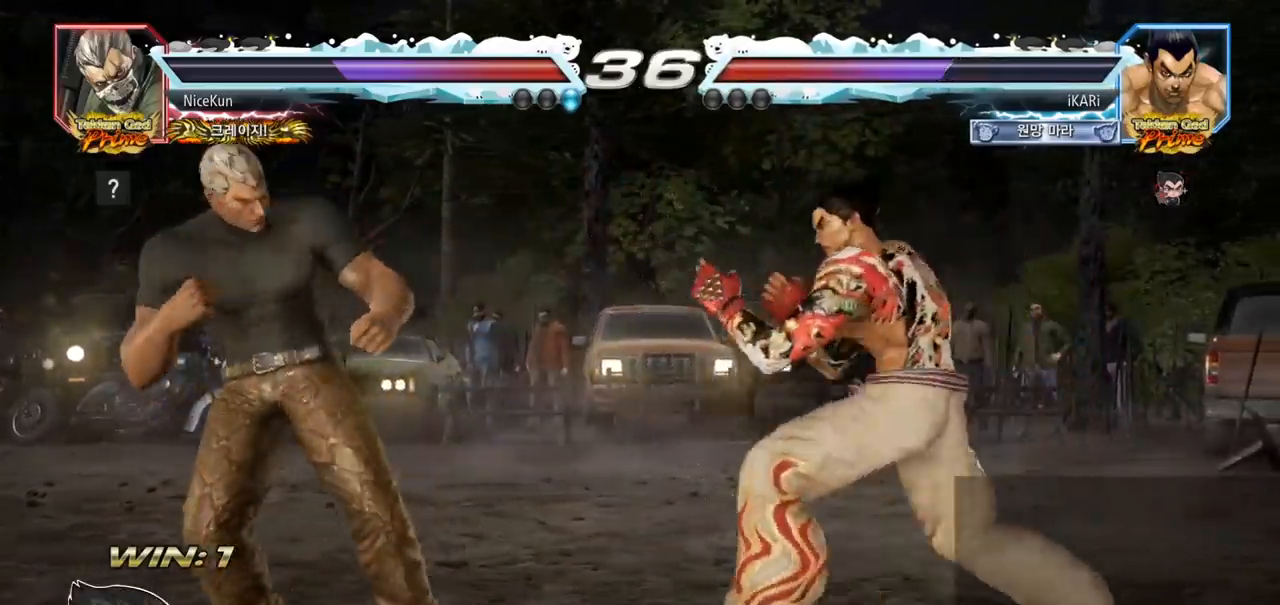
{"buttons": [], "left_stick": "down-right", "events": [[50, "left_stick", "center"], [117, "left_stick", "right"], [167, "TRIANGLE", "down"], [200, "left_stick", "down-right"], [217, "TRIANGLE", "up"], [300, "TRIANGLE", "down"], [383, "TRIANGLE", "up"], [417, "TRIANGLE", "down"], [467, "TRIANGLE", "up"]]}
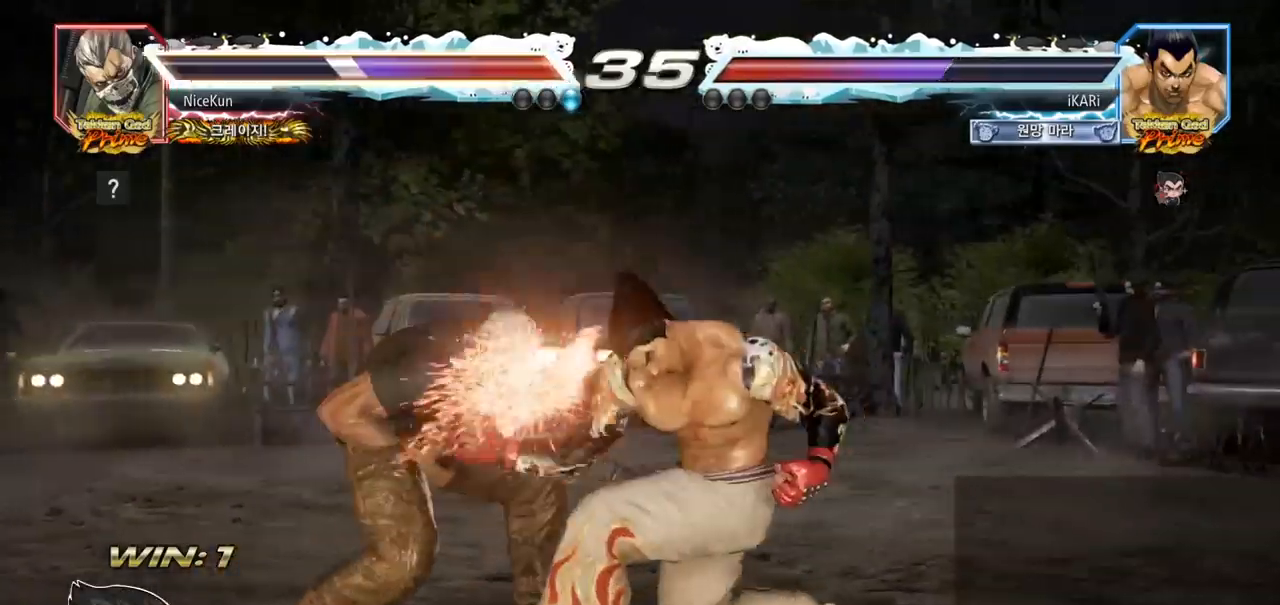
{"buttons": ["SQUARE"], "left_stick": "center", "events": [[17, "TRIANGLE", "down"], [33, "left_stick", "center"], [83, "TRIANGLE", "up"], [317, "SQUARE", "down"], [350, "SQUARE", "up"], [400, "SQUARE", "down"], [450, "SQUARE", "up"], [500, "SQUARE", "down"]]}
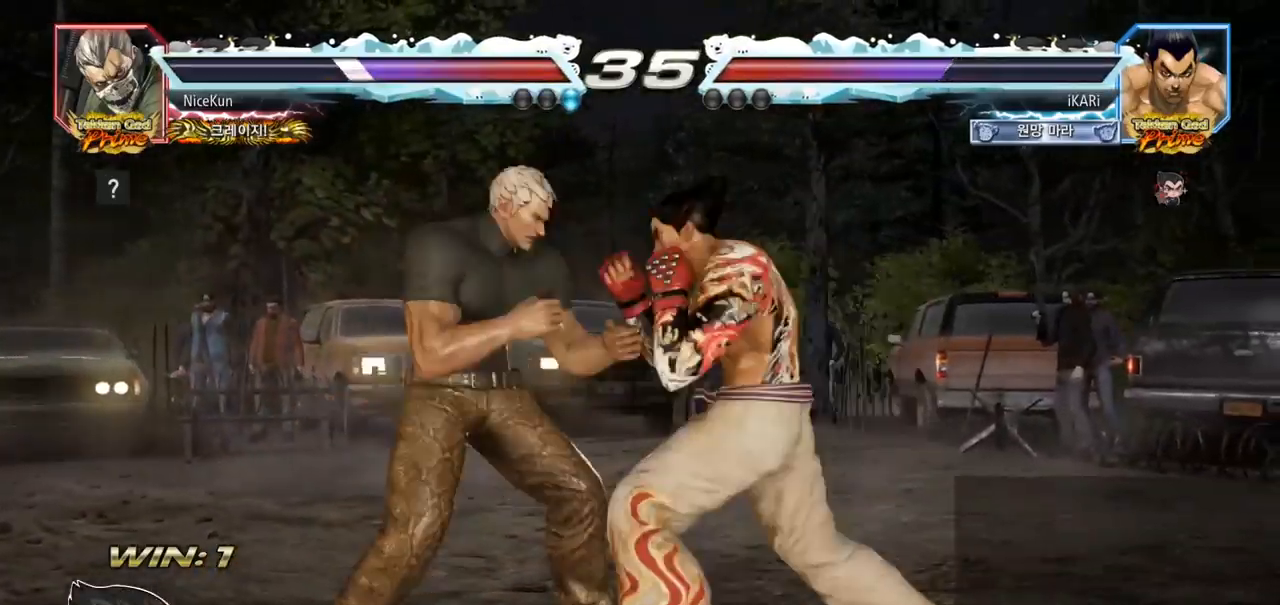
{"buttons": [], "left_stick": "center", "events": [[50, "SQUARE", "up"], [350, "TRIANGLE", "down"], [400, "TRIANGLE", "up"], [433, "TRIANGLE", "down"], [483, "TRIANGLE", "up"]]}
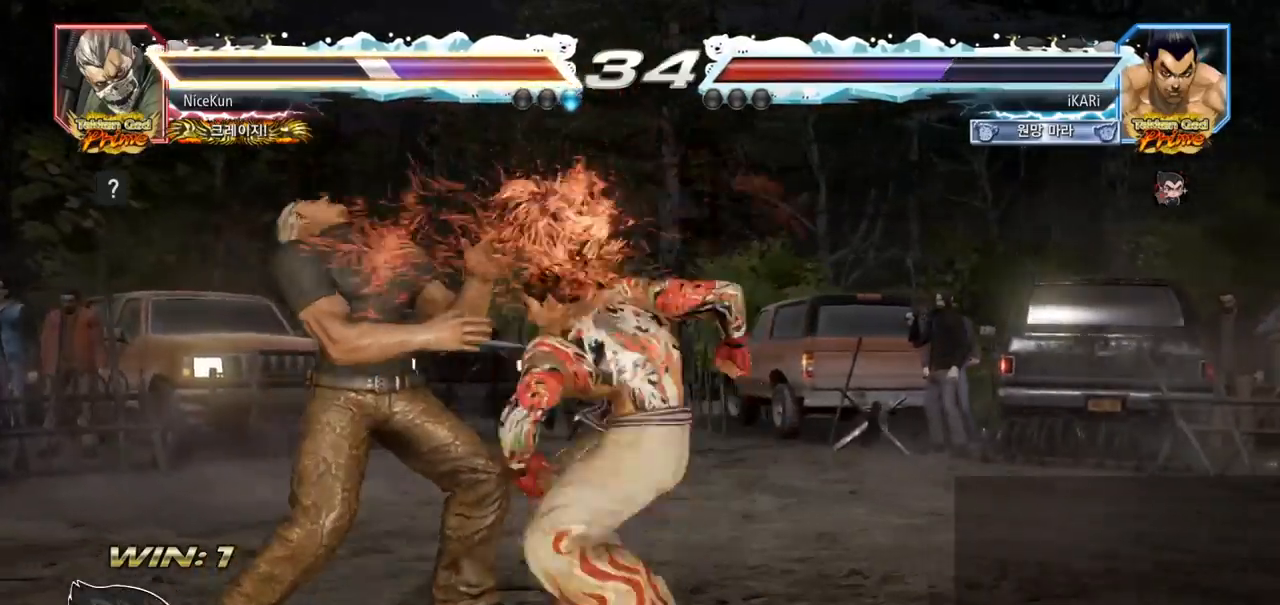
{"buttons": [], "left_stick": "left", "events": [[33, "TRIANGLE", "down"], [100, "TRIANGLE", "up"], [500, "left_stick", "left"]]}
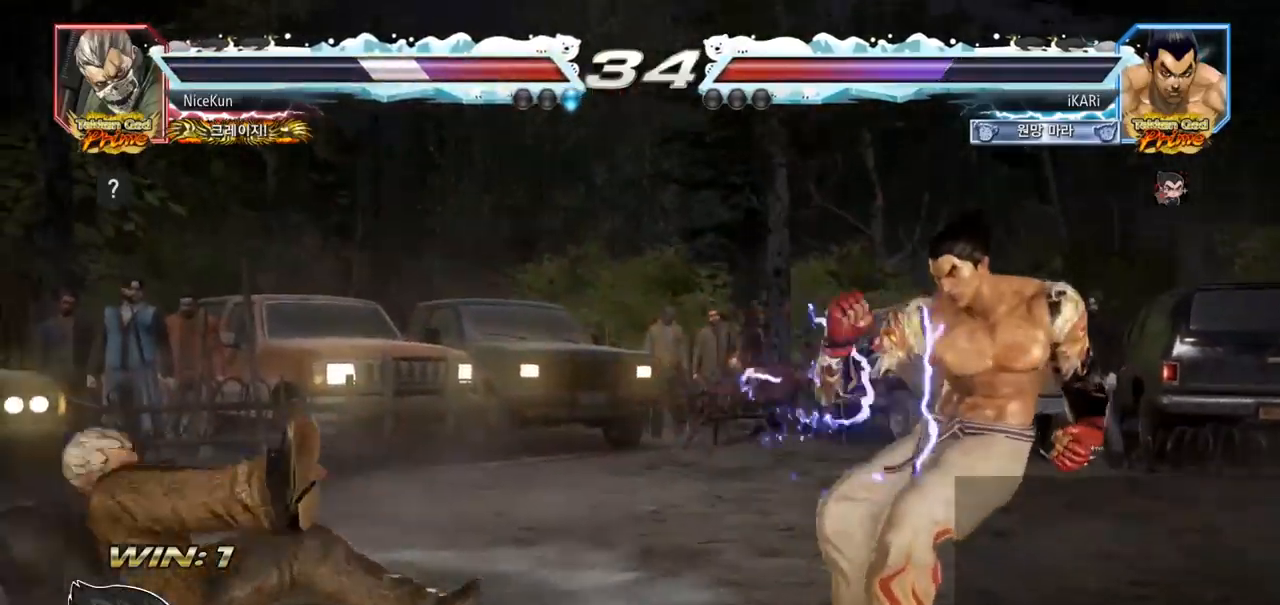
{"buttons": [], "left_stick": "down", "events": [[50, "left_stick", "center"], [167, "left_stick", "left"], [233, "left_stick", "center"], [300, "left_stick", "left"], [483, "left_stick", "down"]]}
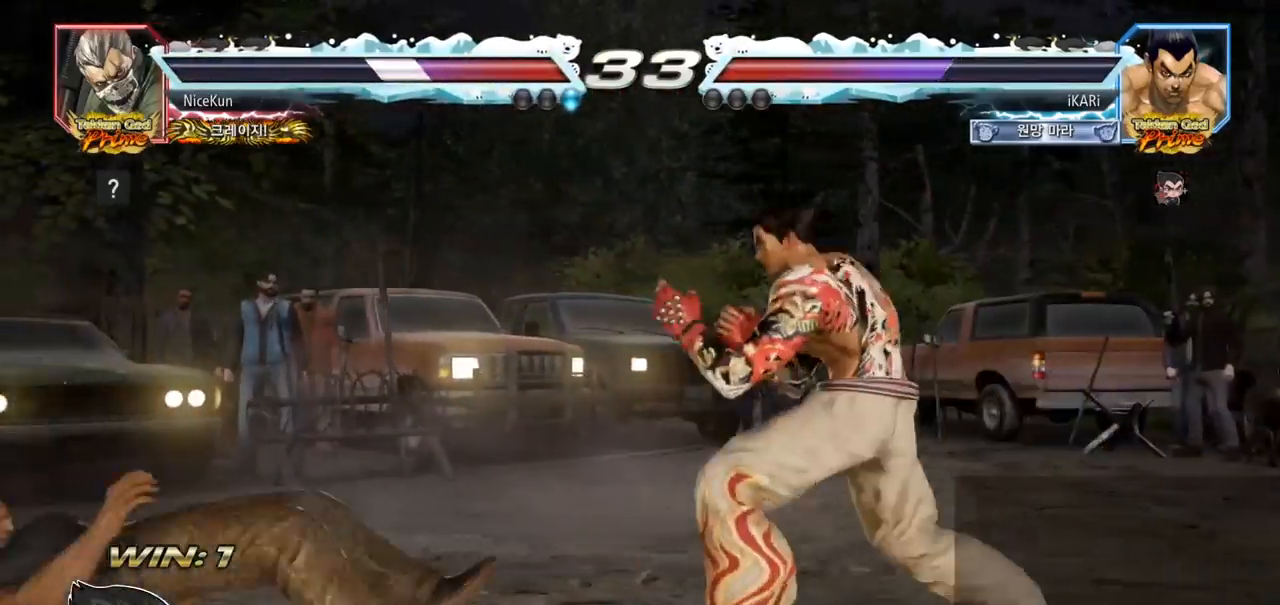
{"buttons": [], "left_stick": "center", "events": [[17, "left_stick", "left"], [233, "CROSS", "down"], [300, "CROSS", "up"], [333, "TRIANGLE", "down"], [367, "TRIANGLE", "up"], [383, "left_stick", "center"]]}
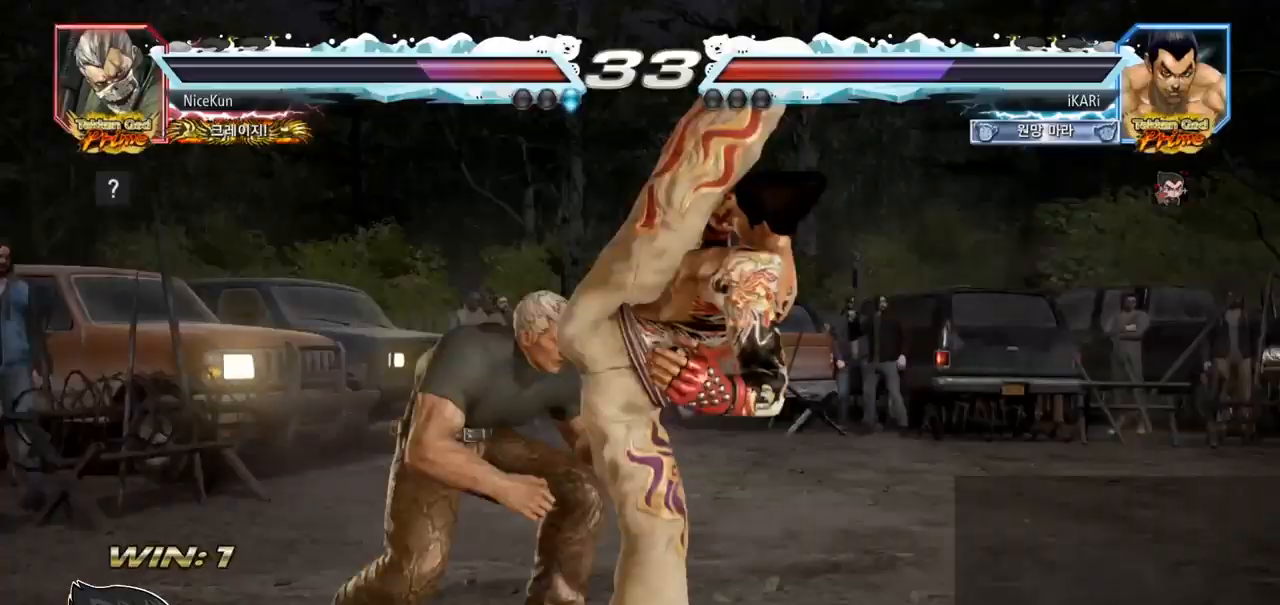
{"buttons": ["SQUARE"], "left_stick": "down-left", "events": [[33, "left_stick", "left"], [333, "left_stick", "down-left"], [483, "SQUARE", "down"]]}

**EXERCISE REQUIREMENTS**. The answer should contain every line of the material exactly as written and no pictures.

**TASK SOLUTION**.
{"buttons": [], "left_stick": "down-right", "events": [[50, "left_stick", "center"], [117, "left_stick", "right"], [167, "TRIANGLE", "down"], [200, "left_stick", "down-right"], [217, "TRIANGLE", "up"], [300, "TRIANGLE", "down"], [383, "TRIANGLE", "up"], [417, "TRIANGLE", "down"], [467, "TRIANGLE", "up"]]}
{"buttons": ["SQUARE"], "left_stick": "center", "events": [[17, "TRIANGLE", "down"], [33, "left_stick", "center"], [83, "TRIANGLE", "up"], [317, "SQUARE", "down"], [350, "SQUARE", "up"], [400, "SQUARE", "down"], [450, "SQUARE", "up"], [500, "SQUARE", "down"]]}
{"buttons": [], "left_stick": "center", "events": [[50, "SQUARE", "up"], [350, "TRIANGLE", "down"], [400, "TRIANGLE", "up"], [433, "TRIANGLE", "down"], [483, "TRIANGLE", "up"]]}
{"buttons": [], "left_stick": "left", "events": [[33, "TRIANGLE", "down"], [100, "TRIANGLE", "up"], [500, "left_stick", "left"]]}
{"buttons": [], "left_stick": "down", "events": [[50, "left_stick", "center"], [167, "left_stick", "left"], [233, "left_stick", "center"], [300, "left_stick", "left"], [483, "left_stick", "down"]]}
{"buttons": [], "left_stick": "center", "events": [[17, "left_stick", "left"], [233, "CROSS", "down"], [300, "CROSS", "up"], [333, "TRIANGLE", "down"], [367, "TRIANGLE", "up"], [383, "left_stick", "center"]]}
{"buttons": ["SQUARE"], "left_stick": "down-left", "events": [[33, "left_stick", "left"], [333, "left_stick", "down-left"], [483, "SQUARE", "down"]]}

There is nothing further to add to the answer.